[[ Information supplied open ]]

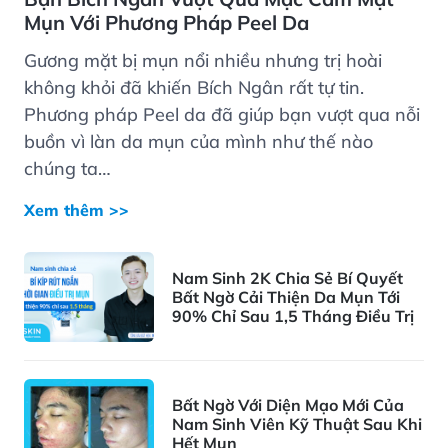
Mụn Với Phương Pháp Peel Da
Gương mặt bị mụn nổi nhiều nhưng trị hoài
không khỏi đã khiến Bích Ngân rất tự tin.
Phương pháp Peel da đã giúp bạn vượt qua nỗi
buồn vì làn da mụn của mình như thế nào
chúng ta…
Xem thêm >>
Nam Sinh 2K Chia Sẻ Bí Quyết
Bất Ngờ Cải Thiện Da Mụn Tới
90% Chỉ Sau 1,5 Tháng Điều Trị
Bất Ngờ Với Diện Mạo Mới Của
Nam Sinh Viên Kỹ Thuật Sau Khi
Hết Mụn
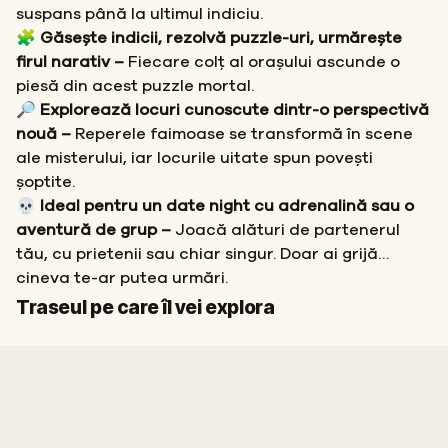
suspans până la ultimul indiciu.
🧩 Găsește indicii, rezolvă puzzle-uri, urmărește
firul narativ –
Fiecare colț al orașului ascunde o
piesă din acest puzzle mortal.
🔎 Explorează locuri cunoscute dintr-o perspectivă
nouă –
Reperele faimoase se transformă în scene
ale misterului, iar locurile uitate spun povești
șoptite.
💀 Ideal pentru un date night cu adrenalină sau o
aventură de grup –
Joacă alături de partenerul
tău, cu prietenii sau chiar singur. Doar ai grijă…
cineva te-ar putea urmări.
Start
Sosire
Traseul pe care îl vei explora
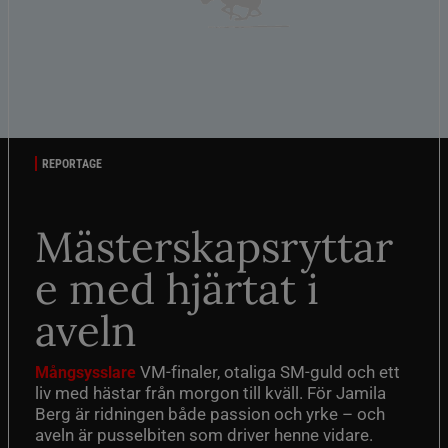
REPORTAGE
Mästerskapsryttar
e med hjärtat i
aveln
VM-finaler, otaliga SM-guld och ett
Mångsysslare
liv med hästar från morgon till kväll. För Jamila
Berg är ridningen både passion och yrke – och
aveln är pusselbiten som driver henne vidare.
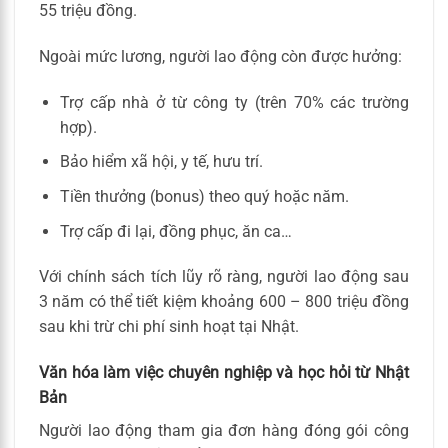
55 triệu đồng.
Ngoài mức lương, người lao động còn được hưởng:
Trợ cấp nhà ở từ công ty (trên 70% các trường
hợp).
Bảo hiểm xã hội, y tế, hưu trí.
Tiền thưởng (bonus) theo quý hoặc năm.
Trợ cấp đi lại, đồng phục, ăn ca…
Với chính sách tích lũy rõ ràng, người lao động sau
3 năm có thể tiết kiệm khoảng 600 – 800 triệu đồng
sau khi trừ chi phí sinh hoạt tại Nhật.
Văn hóa làm việc chuyên nghiệp và học hỏi từ Nhật
Bản
Người lao động tham gia đơn hàng đóng gói công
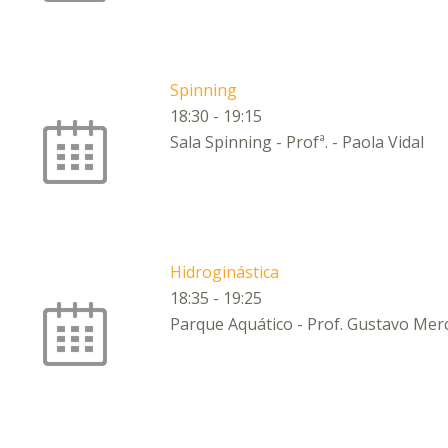
Spinning
18:30
-
19:15
Sala Spinning - Profª. - Paola Vidal
Hidroginástica
18:35
-
19:25
Parque Aquático - Prof. Gustavo Mer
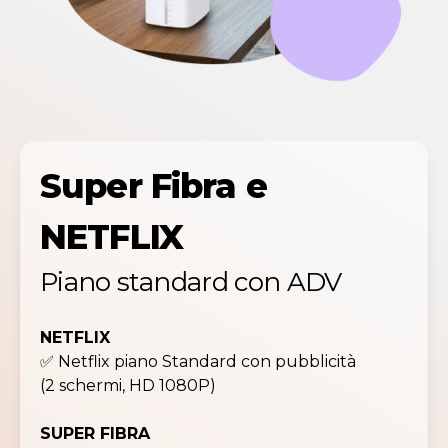
Super Fibra e
NETFLIX
Piano standard con ADV
NETFLIX
✅ Netflix piano Standard con pubblicità
(2 schermi, HD 1080P)
SUPER FIBRA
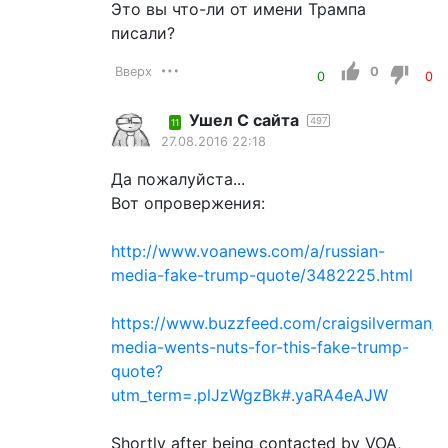
Это вы что-ли от имени Трампа
писали?
Вверх
0
0
0
Ушел С сайта
497
11
27.08.2016 22:18
Да пожалуйста...
Вот опровержения:
http://www.voanews.com/a/russian-
media-fake-trump-quote/3482225.html
https://www.buzzfeed.com/craigsilverman/r
media-wents-nuts-for-this-fake-trump-
quote?
utm_term=.plJzWgzBk#.yaRA4eAJW
Shortly after being contacted by VOA,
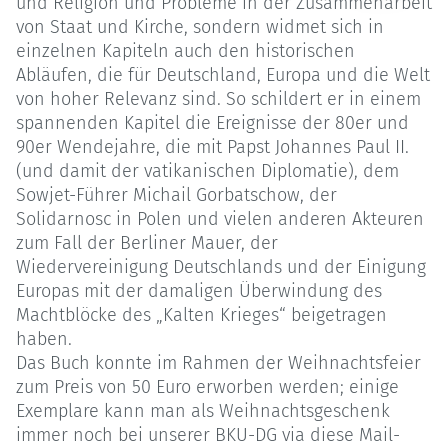
und Religion und Probleme in der Zusammenarbeit
von Staat und Kirche, sondern widmet sich in
einzelnen Kapiteln auch den historischen
Abläufen, die für Deutschland, Europa und die Welt
von hoher Relevanz sind. So schildert er in einem
spannenden Kapitel die Ereignisse der 80er und
90er Wendejahre, die mit Papst Johannes Paul II.
(und damit der vatikanischen Diplomatie), dem
Sowjet-Führer Michail Gorbatschow, der
Solidarnosc in Polen und vielen anderen Akteuren
zum Fall der Berliner Mauer, der
Wiedervereinigung Deutschlands und der Einigung
Europas mit der damaligen Überwindung des
Machtblöcke des „Kalten Krieges“ beigetragen
haben.
Das Buch konnte im Rahmen der Weihnachtsfeier
zum Preis von 50 Euro erworben werden; einige
Exemplare kann man als Weihnachtsgeschenk
immer noch bei unserer BKU-DG via diese Mail-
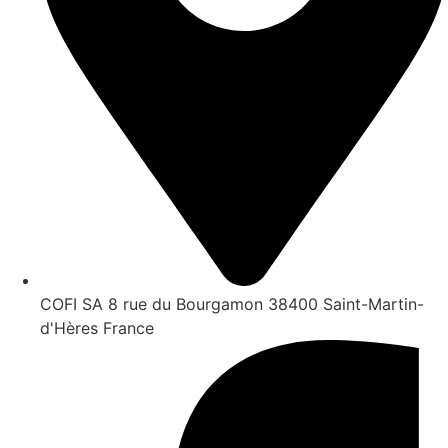
COFI SA 8 rue du Bourgamon 38400 Saint-Martin-
d'Hères France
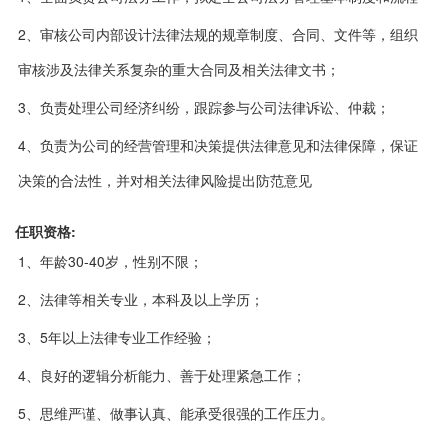
2、审核公司内部设计法律法规的规章制度、合同、文件等，组织
审核涉及法律关系复杂的重大合同及相关法律文书；
3、负责处理公司经济纠纷，跟踪参与公司法律诉讼、仲裁；
4、负责为公司的经营管理和决策提供法律意见和法律保障，保证
决策的合法性，并对相关法律风险提出防范意见
任职资格:
1、年龄30-40岁，性别不限；
2、法律等相关专业，本科及以上学历；
3、5年以上法律专业工作经验；
4、良好的逻辑分析能力、善于处理紧急工作；
5、思维严谨、做事认真、能承受很强的工作压力。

[[ Information supplied closed ]]

Task directions → Quote the rows word for word, starting at the very beginning and ending with the line that holds "90% Chỉ Sau 1,5 Tháng Điều Trị", including that line. Leave the pictures out.

Reply →
Mụn Với Phương Pháp Peel Da
Gương mặt bị mụn nổi nhiều nhưng trị hoài
không khỏi đã khiến Bích Ngân rất tự tin.
Phương pháp Peel da đã giúp bạn vượt qua nỗi
buồn vì làn da mụn của mình như thế nào
chúng ta…
Xem thêm >>
Nam Sinh 2K Chia Sẻ Bí Quyết
Bất Ngờ Cải Thiện Da Mụn Tới
90% Chỉ Sau 1,5 Tháng Điều Trị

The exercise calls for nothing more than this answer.